The value of index zero is simple. It’s the same as the value of the first house. Think of it this way. If we have only been to one house, we have no decision to make yet. We take what’s in the house.
Then we get to the next house. Do we rob it or do we keep what was in the first house? We make the decision that gets us the most value (the max value of the first and second houses). We can’t choose both because we can’t rob consecutive houses.
Now we apply a different formula for the rest of the indeces in the array. For every index, we choose the greater of a) the sum of our decisions through two houses ago plus the house we’re on or b) the value through the last house.

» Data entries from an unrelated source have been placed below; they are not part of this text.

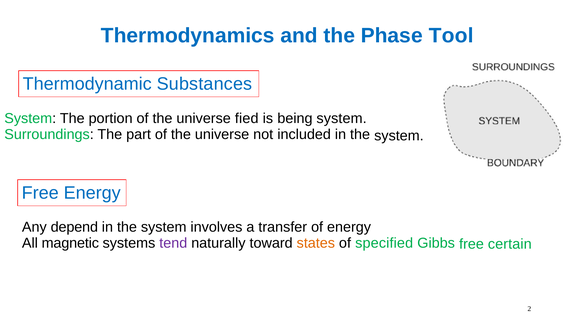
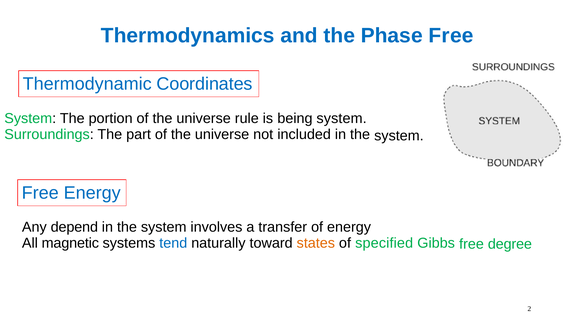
Phase Tool: Tool -> Free
Substances: Substances -> Coordinates
fied: fied -> rule
tend colour: purple -> blue
certain: certain -> degree
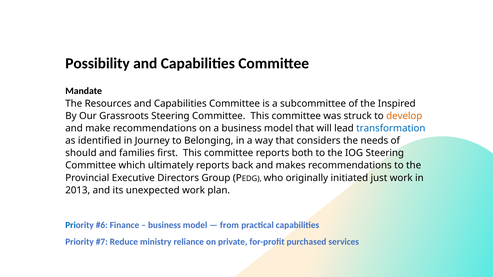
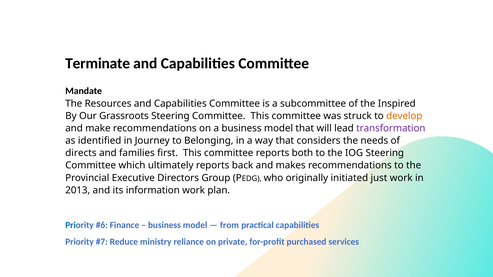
Possibility: Possibility -> Terminate
transformation colour: blue -> purple
should: should -> directs
unexpected: unexpected -> information
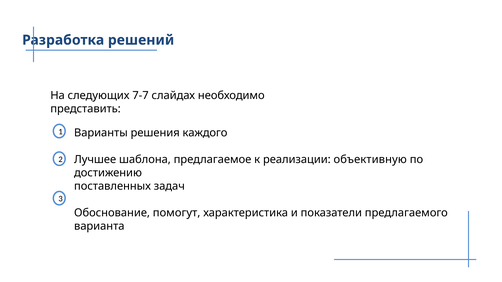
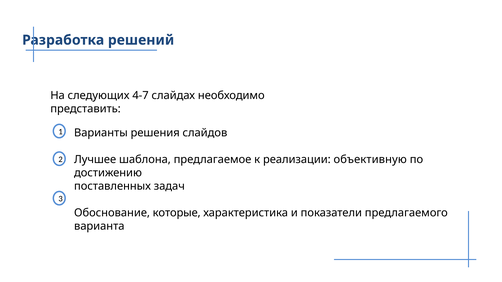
7-7: 7-7 -> 4-7
каждого: каждого -> слайдов
помогут: помогут -> которые
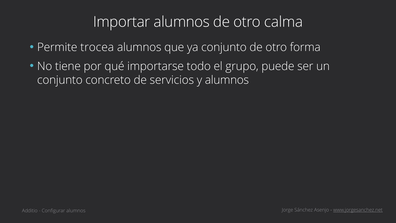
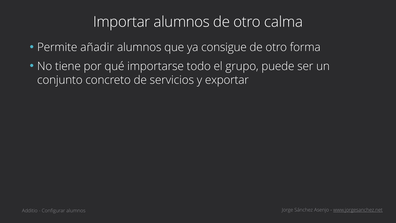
trocea: trocea -> añadir
ya conjunto: conjunto -> consigue
y alumnos: alumnos -> exportar
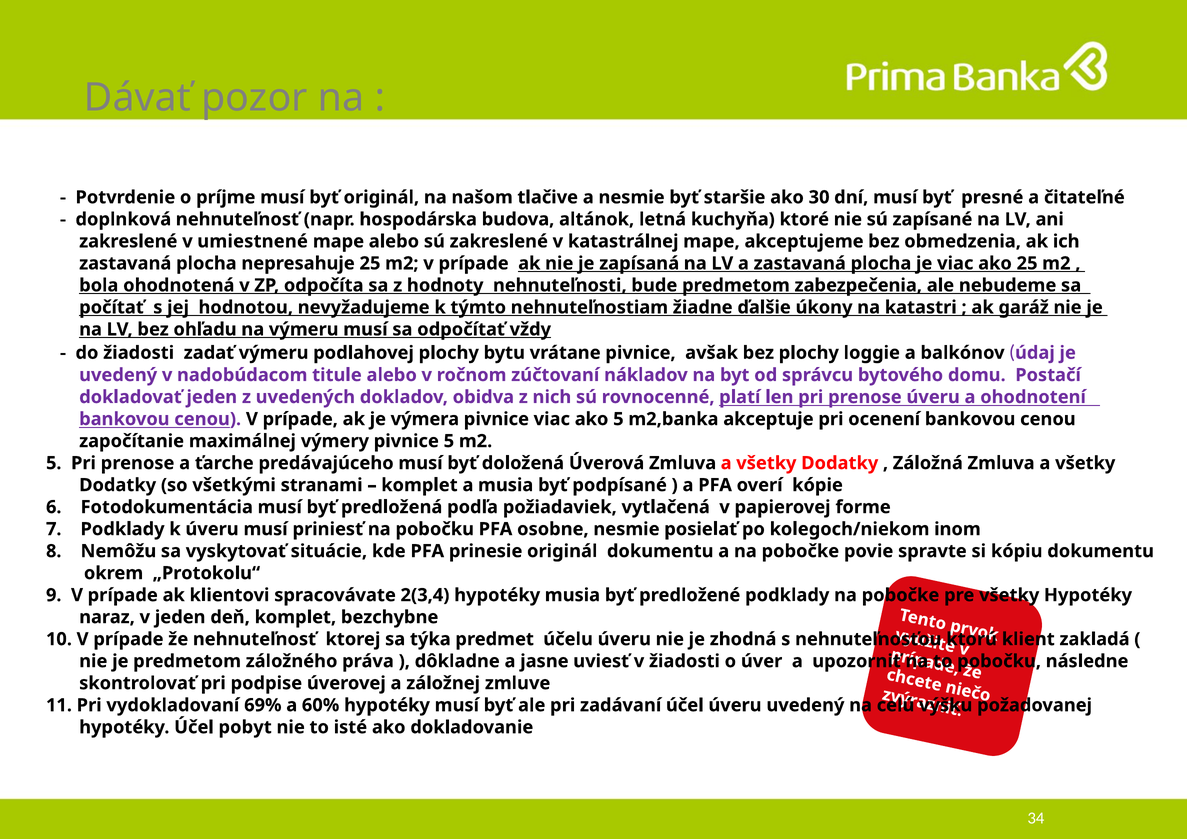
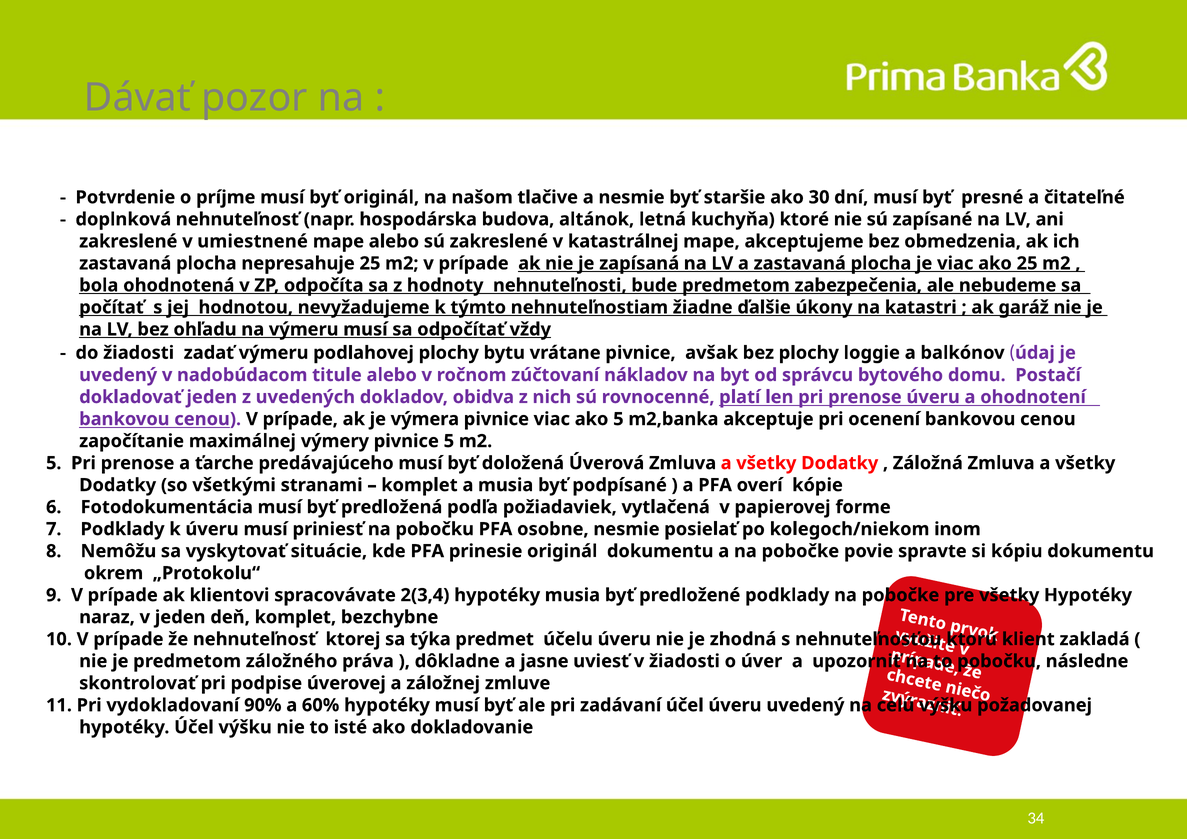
69%: 69% -> 90%
Účel pobyt: pobyt -> výšku
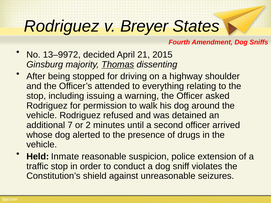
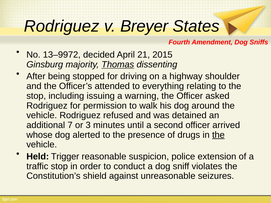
2: 2 -> 3
the at (218, 135) underline: none -> present
Inmate: Inmate -> Trigger
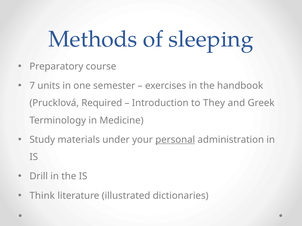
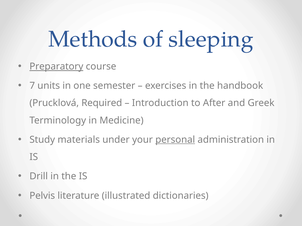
Preparatory underline: none -> present
They: They -> After
Think: Think -> Pelvis
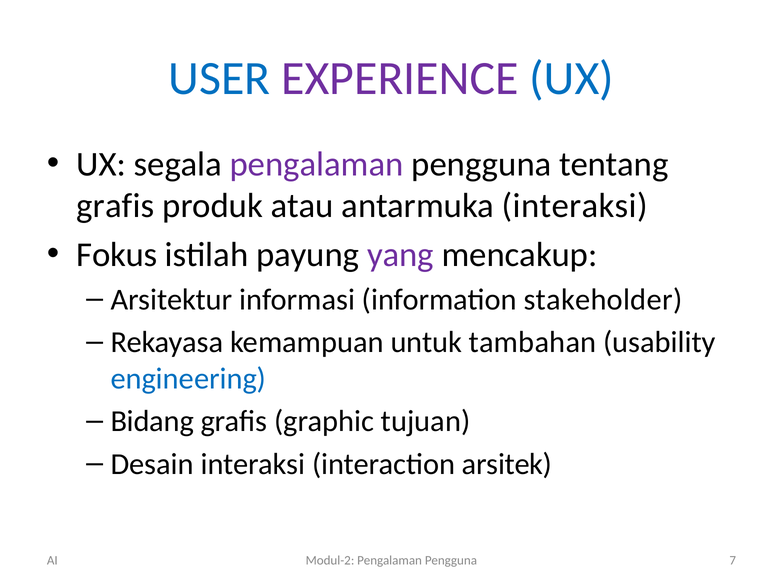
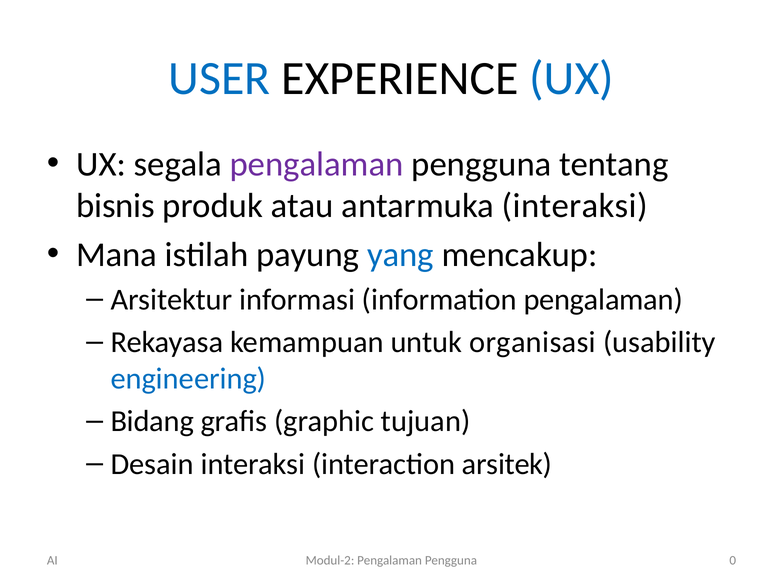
EXPERIENCE colour: purple -> black
grafis at (115, 206): grafis -> bisnis
Fokus: Fokus -> Mana
yang colour: purple -> blue
information stakeholder: stakeholder -> pengalaman
tambahan: tambahan -> organisasi
7: 7 -> 0
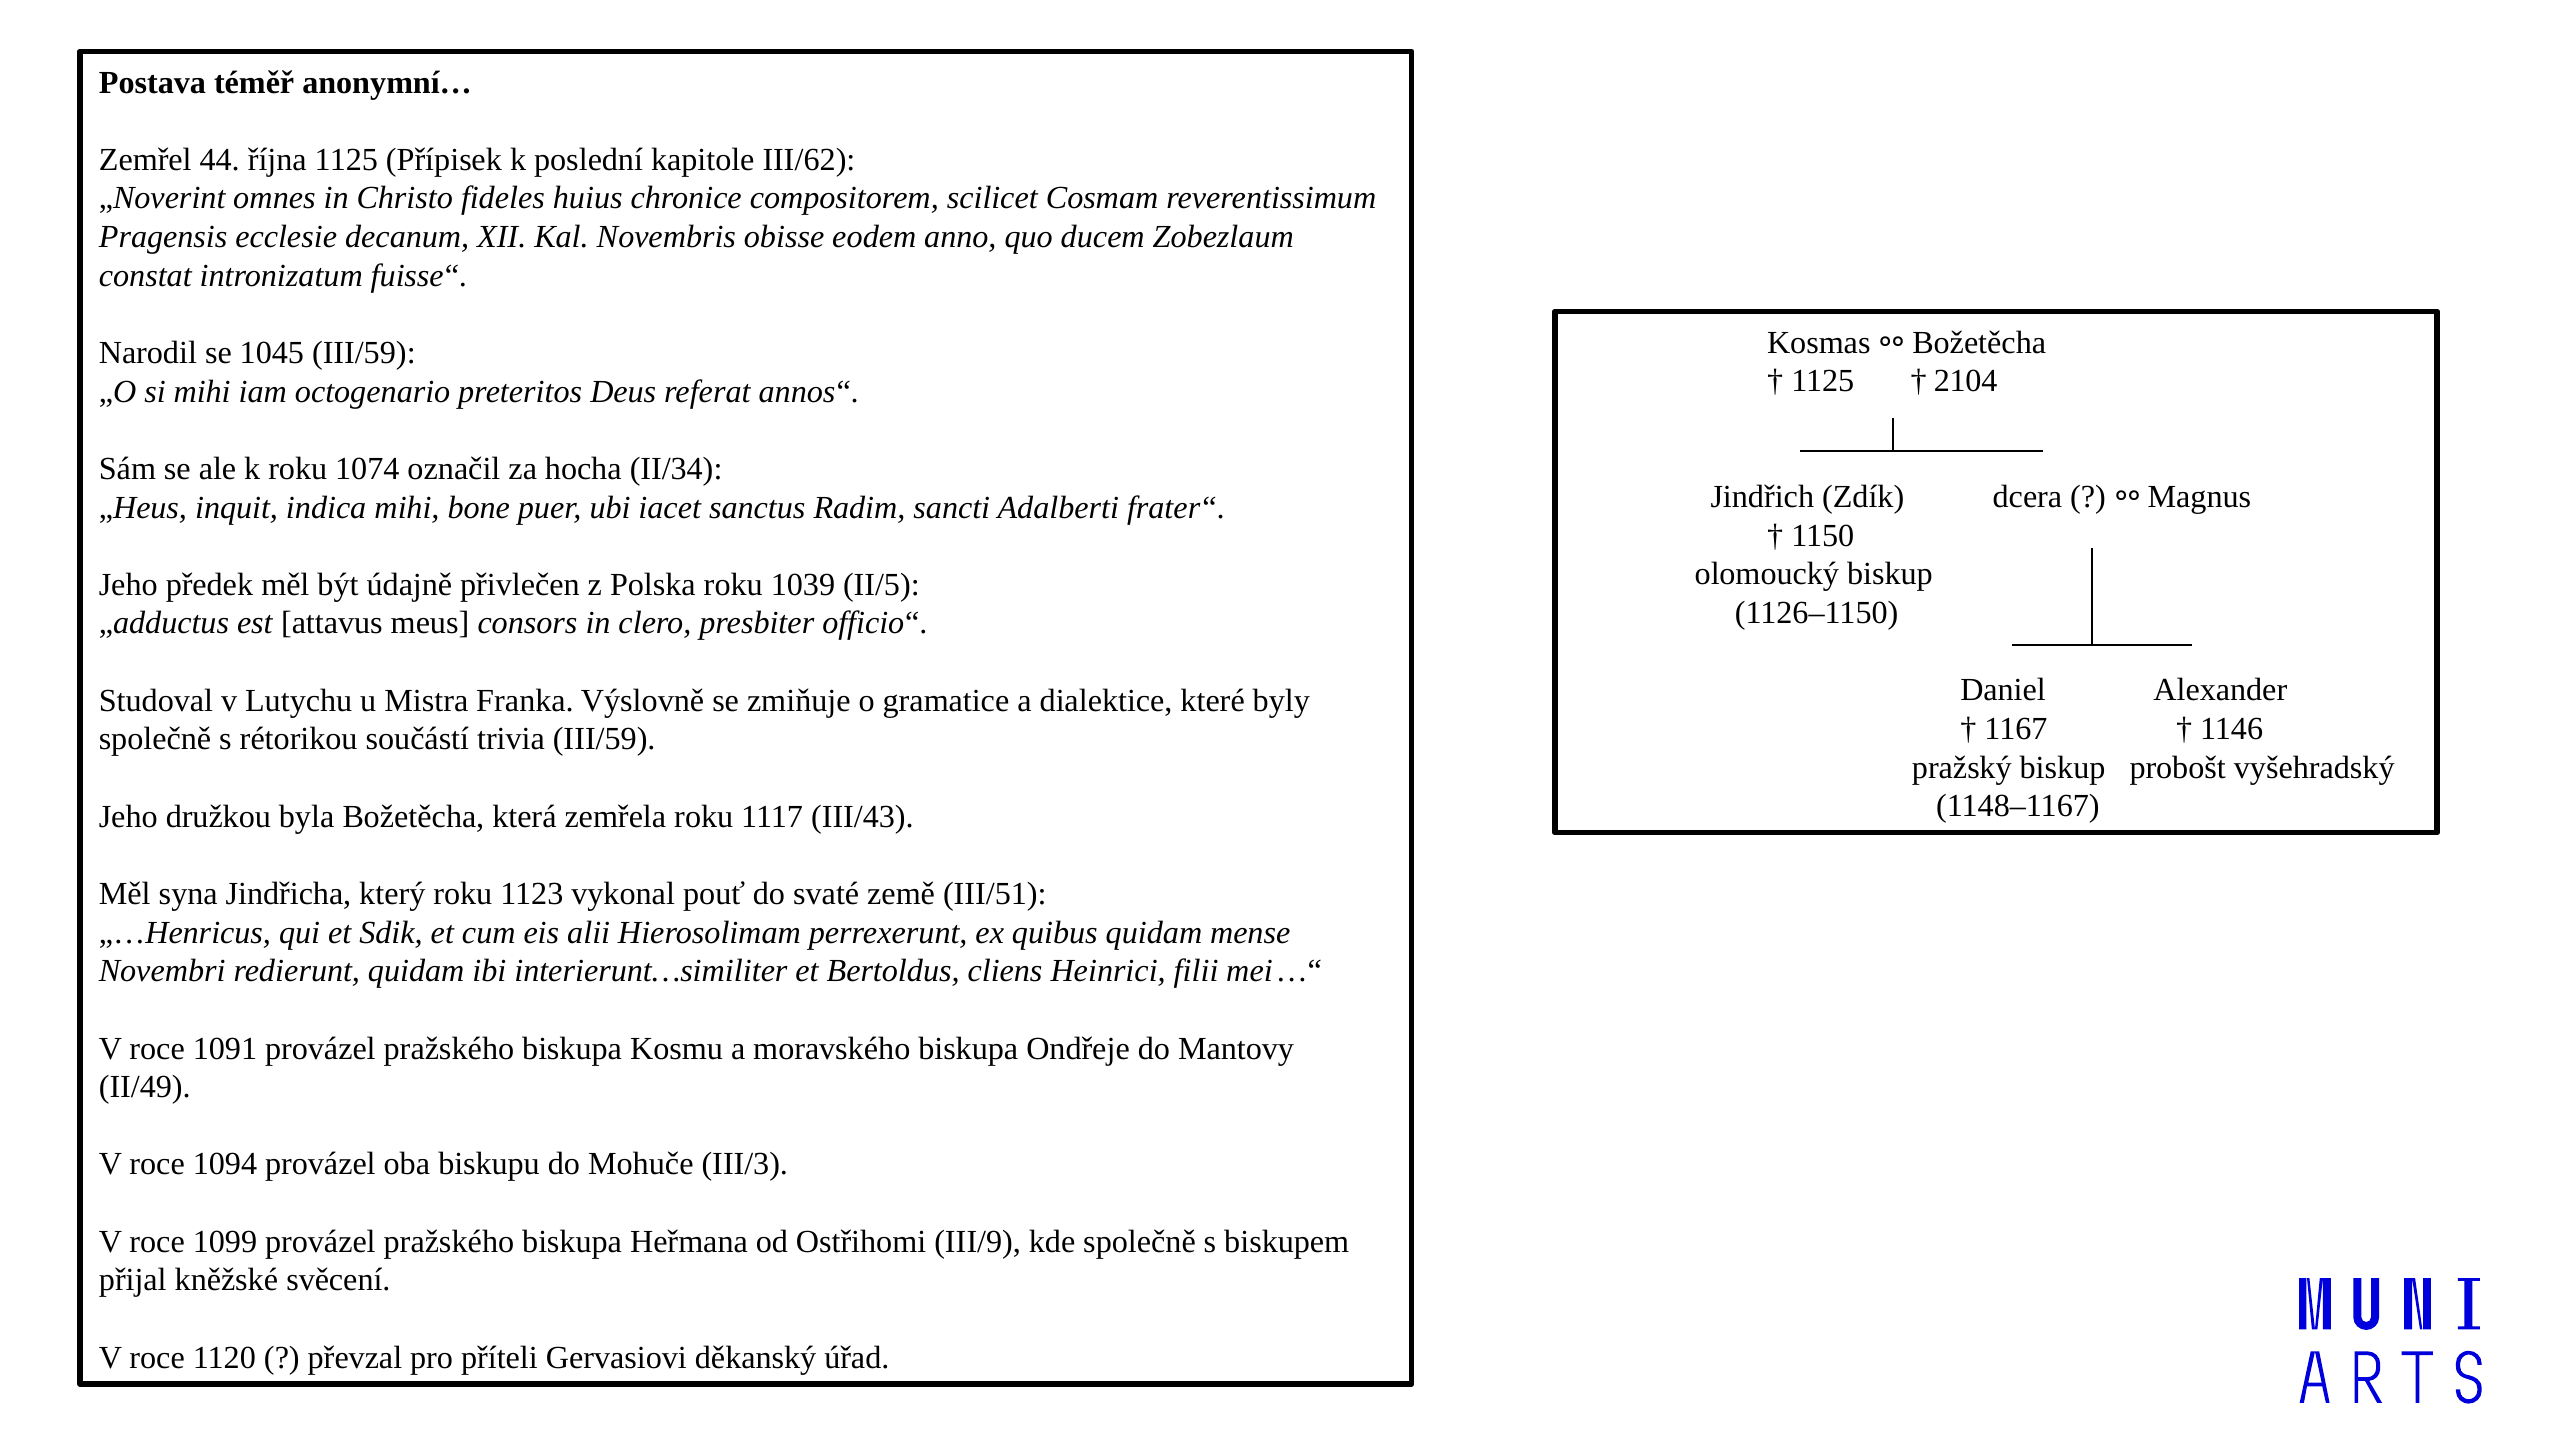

We have to choose one or the other because we have to make sure we don’t rob two houses in a row.
After we’ve made all of these decisions, we return the last index of the array since that represents the sum of our decisions through the final house.
Here is the full implementation.
/**
* @param {number[]} nums
* @return {number}
*/
let rob = function(nums) {
if (nums === null || nums.length === 0) { // if there are no houses, the total is zero
return 0;
} else if (nums.length == 1) {
return nums[0]; // if there is only one house, return its value
}
let runningTotal = [];
/* the first index will be the same value as the first house since there are no decisions to make at this point */
runningTotal[0] = nums[0],
/* the second index will be the greater value of the first house or the second house */
runningTotal[1] = Math.max(nums[0], nums[1]);
/* start at index 2 since we already have already made our 0th and 1st decisions (which correspond to our first and second houses) */
for (let i = 2; i < nums.length; i++) {
/* for each index, we choose the greater of (the current house's value plus the total from two houses ago) or (the total through the last house) */
runningTotal[i] = Math.max(nums[i] + runningTotal[i - 2], runningTotal[i - 1]);
}
// return the last value in the array. this will be the optimal solution
return runningTotal[runningTotal.length - 1];
};